====== Study text ======

In November 1995, McKinnon Broadcasting, owners of UPN affiliate KUSI-TV (channel 51, now an independent station), filed an appeal in an unsuccessful attempt to wrestle the Fox affiliation away from XETV. As cited in the U.S. Court of Appeals case Channel 51 of San Diego, Inc. vs. FCC and Fox Television Stations, Inc. 79 F.3d 1187, the appeal challenged the FCC's decision to grant the waiver based on the Commission's regulations that disallowed television stations licensed outside of the United States from airing live sporting events from a U.S. broadcast network without licensing approval. The permit was granted to Fox on behalf of XETV, and the case was settled on March 26, 1996.[24] That same year, the station became a Grupo Televisa-owned property[25] outright after the Azcárragas transferred the ownership of XETV to their family-run, Mexico City-based multimedia company.

In 1999, the station's constructed a new 25,000 square feet (0.57 acres), three-story facility at the Ronson Road studio grounds to house a newsroom and production studios for a planned news operation that launched in December of that year. The one-story building that was located adjacent to the new facility, where the station's offices were based (which continued to house sales and management offices after the new facility was completed) was not large enough to house a fully staffed news department; the offices for XETV's production, promotions and engineering departments were also relocated to the new building.[2]

As a CW affiliate

XETV's former logo, used from August 1, 2008 to December 31, 2015.

During a seminar by Sam Zell on March 25, 2008, it was announced that Tribune Broadcasting (which Zell had acquired the previous year as part of his takeover of corporate parent Tribune Company) had signed an affiliation agreement with Fox for its San Diego CW affiliate KSWB-TV (channel 69).[26] Fox cited concerns with having its programming airing on a Mexican-licensed station, even though XETV had been with the network since Fox's inception and had broadcast its programming almost entirely in English for over half a century.[27] This caught XETV station management off guard as officials were unaware about the pending affiliation switch until the announcement was made public.[28]

The fate of both XETV and the CW affiliation for the San Diego market remained unclear, with Bay City Television/Grupo Televisa even reportedly considering filing a lawsuit to prevent the switch on the grounds that it would violate XETV's affiliation contract with Fox, which was not set to expire until 2010. This uncertainty was resolved on July 2, 2008, when channel 6 announced that it had signed an affiliation agreement with The CW.[29][30] The station began dropping on-air references to Fox just over two weeks later on July 19, 2008, rebranding itself as "San Diego 6". The affiliation swap officially took place two weeks afterward on August 1, ending XETV-TV's 22-year association with Fox – with channel 6 joining The CW, while the Fox affiliation moved over to KSWB.[31] XETV, upon switching networks, replaced KSWB-TV on DirecTV as a default affiliate in the few areas of the western United States where a CW-affiliated station is not receivable over-the-air or through cable television (DirecTV identifies XETV as "CW-W" and carries its programs in standard definition only). The San Diego 6 logo incorporates a miniature CW logo in its top left corner for news programming, otherwise setting it off to the right of the station's logo in proportionate size; instead of being the standard green color, the CW logo is colored a bright blue in non-news advertising to match the station logo's blue, gold and white color scheme.

====== Dataset excerpt ======

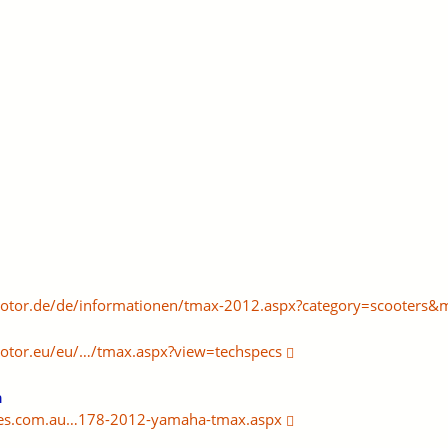
otor.de/de/informationen/tmax-2012.aspx?category=scooters
tor.eu/eu/…/tmax.aspx?view=techspecs
n
les.com.au…178-2012-yamaha-tmax.aspx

======

What you have to do:
List every date in the XETV text that is written with a month, a day, and a year.

Task solution:
March 26, 1996
August 1, 2008
December 31, 2015
March 25, 2008
July 2, 2008
July 19, 2008